Exactly as they appear, output all of the records. Skip any images.

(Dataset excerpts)
= = = = = = =

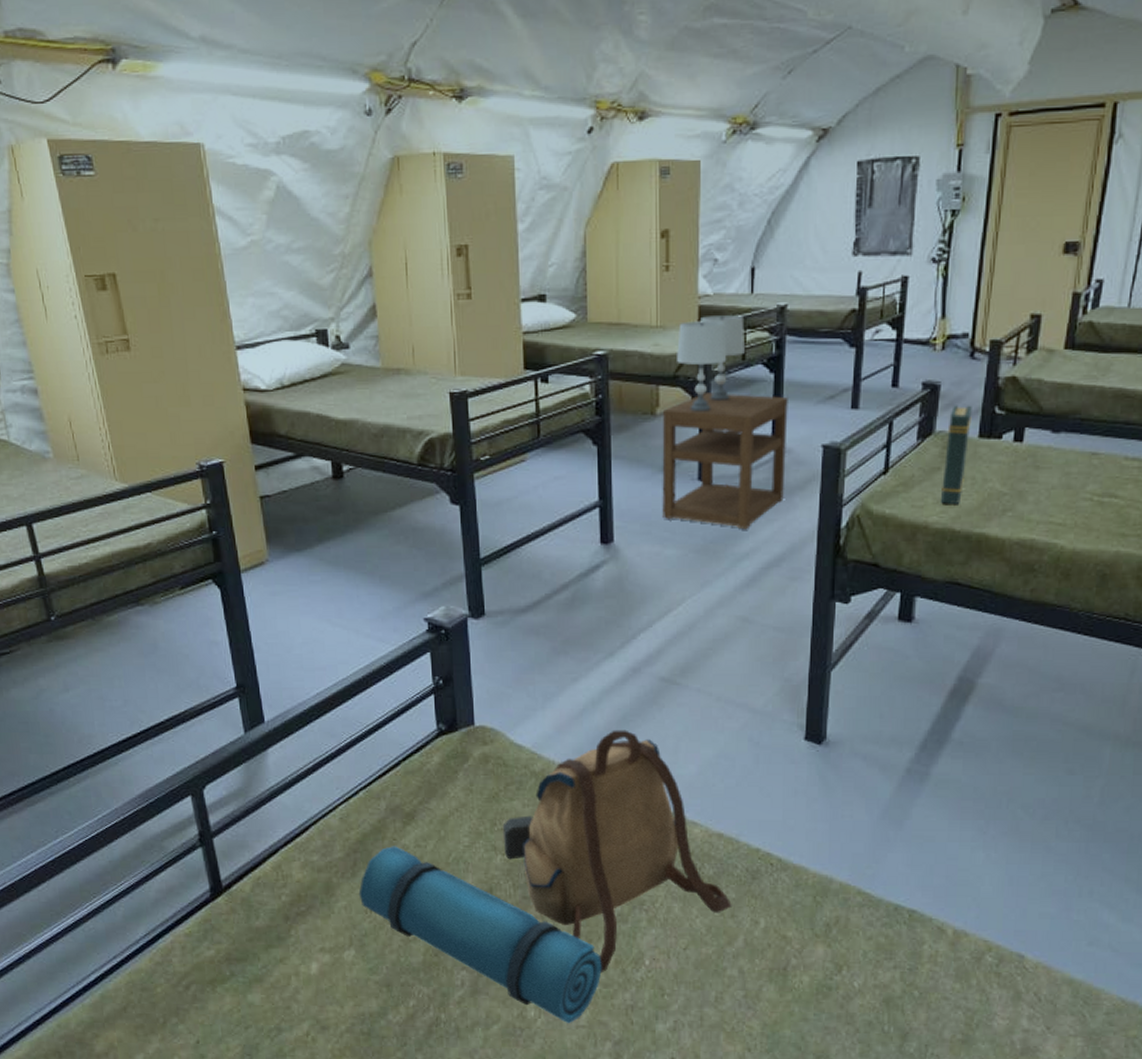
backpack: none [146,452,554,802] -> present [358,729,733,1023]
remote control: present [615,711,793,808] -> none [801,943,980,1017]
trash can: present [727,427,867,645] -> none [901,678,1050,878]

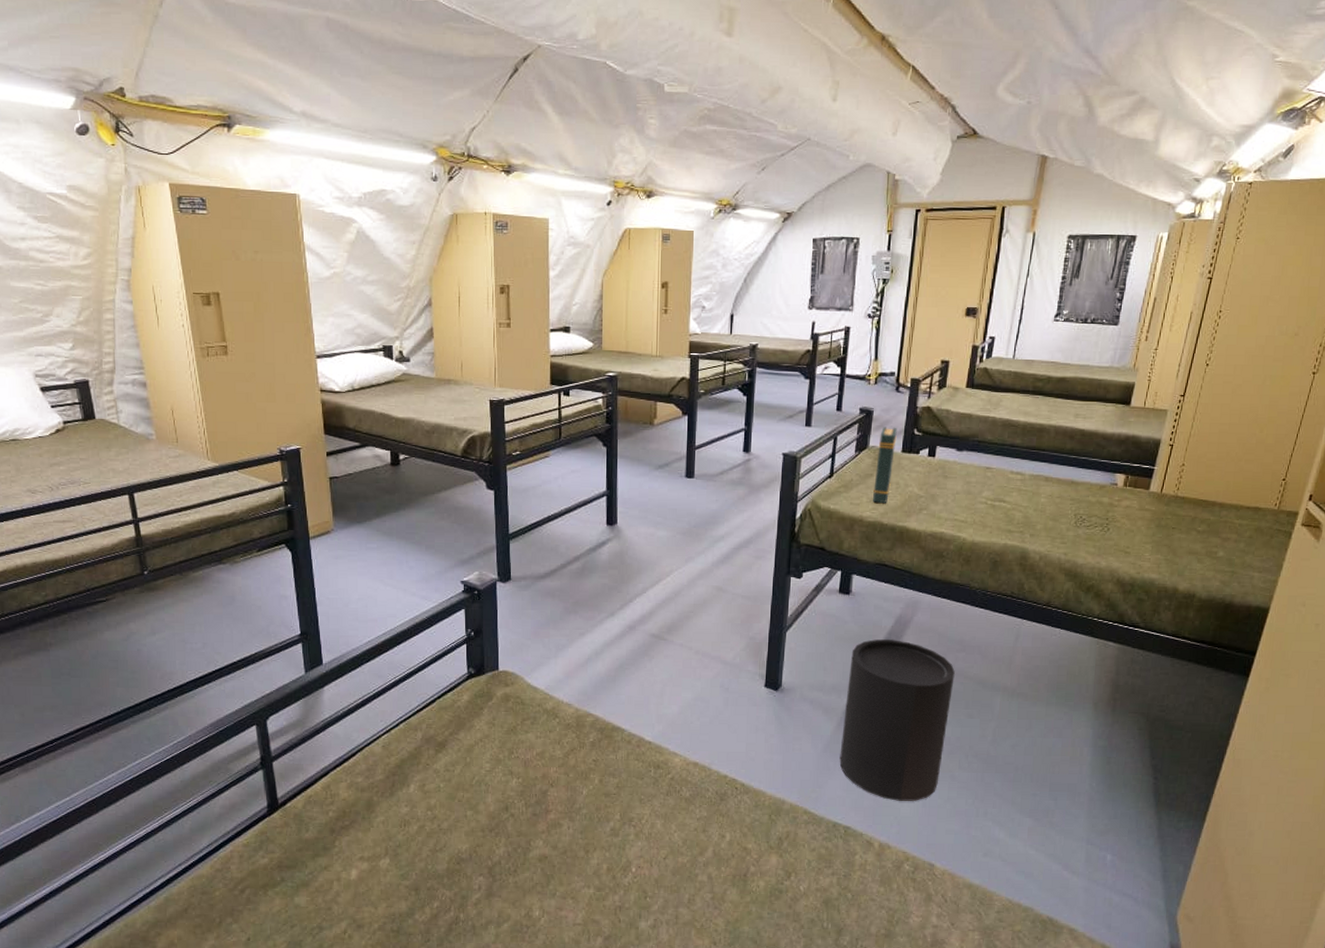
backpack: present [358,729,733,1023] -> none [395,676,705,921]
nightstand: present [662,393,788,530] -> none [656,409,757,518]
table lamp: present [677,315,745,412] -> none [671,350,725,424]
trash can: none [901,678,1050,878] -> present [839,639,955,801]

= = = = = = =

- **SOLUTION TO THIS PROBLEM**
backpack: none [146,452,554,802] -> present [358,729,733,1023]
remote control: present [615,711,793,808] -> none [801,943,980,1017]
trash can: present [727,427,867,645] -> none [901,678,1050,878]

backpack: present [358,729,733,1023] -> none [395,676,705,921]
nightstand: present [662,393,788,530] -> none [656,409,757,518]
table lamp: present [677,315,745,412] -> none [671,350,725,424]
trash can: none [901,678,1050,878] -> present [839,639,955,801]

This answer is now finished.